No expert could verify the authencity of bastion design or the height of the wall first constructed by the Portuguese and reinforced later by the Dutch before demolished by Farquhar in the 18th century.
All reference were based on illustrations and tell-tales provided by ancient sea farers.
Yet the conservationist experts who mooted the rebuilding task were adamant about the go-ahead.
Nevertheless, a bastion replica serves remarkably well for lay men. It works wonderfully to stir-up their imagination of the ancient bastion.
The fact of the matter is that they are the bulk of the visitors to Malacca and historical sites like Middlesburg appeal to folks more interested in snapping some memorable pictures but hardly excited with the historical value of this momentous archaelogical find.
Fortunately in my view, a few ingenious designs have been incorporated into this pricy project and we are able to appreciate the remnants of the original bastion foundation and the coral rocks hidden underneath.
Walk around the structure and you could find a few ground openings previously discovered by the archaeologists are decently preserved to show the original rocky foundation.
There are no captions currently available but I believe this would be overcome soon.
My favorite is the one closest to the main structure. A glass bridge is built to allow visitors take a walk over an original rock foundation on their way to the top of bastion.

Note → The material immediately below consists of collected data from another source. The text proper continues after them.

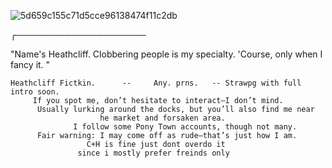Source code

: ![5d659c155c71d5cce96138474f11c2db](https://github.com/user-attachments/assets/d16ef097-05e6-4dd2-a34d-24bd36fc65a3)


  ╭───────────────────── 

 "Name's Heathcliff. Clobbering people is my specialty. 'Course, only when I fancy it. "

    Heathcliff Fictkin.      --     Any. prns.   -- Strawpg with full intro soon.
         If you spot me, don’t hesitate to interact—I don’t mind.
          Usually lurking around the docks, but you’ll also find me near       
                        he market and forsaken area.
                  I follow some Pony Town accounts, though not many.
          Fair warning: I may come off as rude—that’s just how I am.    
                     C+H is fine just dont overdo it
                   since i mostly prefer freinds only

If you think rebuilding the bastion structure goes against the exceptable heritage norm then surely the VOC cannon replicas found on top of the bastion is another symptomatic example where the lines of conservation and tourism blurred alarmingly in Malaysia.
Such manipulative interpretation of history would irk those who want to protect heritage at its core but they are slowly but surely silenced by groups calling for better cash cows for the economy.
Middlesburg buried over two centuries and thought to have lost forever but in a bizarre twist of fate, is now basked in all its glory.